(Image comparison data)
=== Begin Enclosure ===

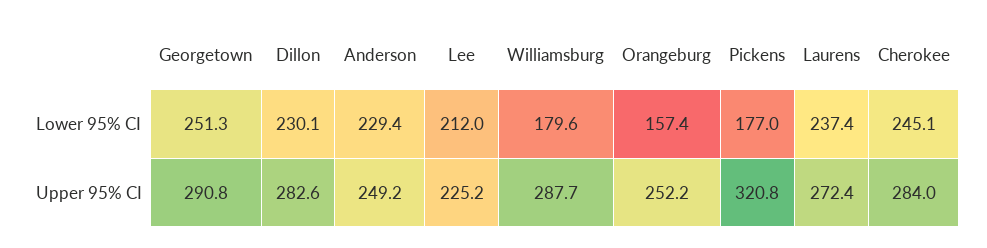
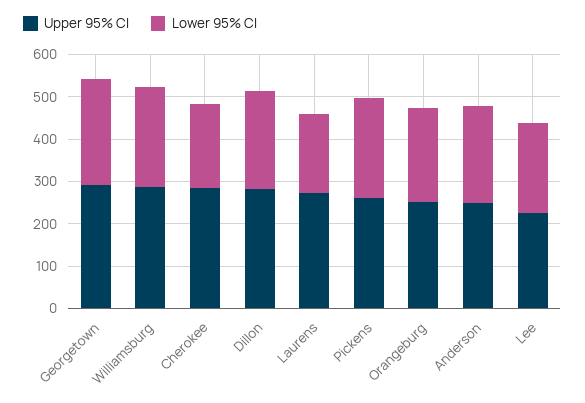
  {
    "Lower 95% CI": {
      "Georgetown": 251.3,
      "Dillon": 230.1,
      "Anderson": 229.4,
      "Lee": 212,
-     "Williamsburg": 179.6,
+     "Williamsburg": 240,
-     "Orangeburg": 157.4,
+     "Orangeburg": 220,
-     "Pickens": 177,
+     "Pickens": 240,
-     "Laurens": 237.4,
+     "Laurens": 180,
-     "Cherokee": 245.1
+     "Cherokee": 200
    },
    "Upper 95% CI": {
      "Georgetown": 290.8,
      "Dillon": 282.6,
      "Anderson": 249.2,
      "Lee": 225.2,
      "Williamsburg": 287.7,
      "Orangeburg": 252.2,
-     "Pickens": 320.8,
+     "Pickens": 260,
      "Laurens": 272.4,
      "Cherokee": 284
    }
  }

=== End Enclosure ===

**TASK PROMPT**
Find every line of the data that includes the string "Orangeburg". Copy each of those lines.

**EXERCISE RESULT**
-     "Orangeburg": 157.4,
+     "Orangeburg": 220,
      "Orangeburg": 252.2,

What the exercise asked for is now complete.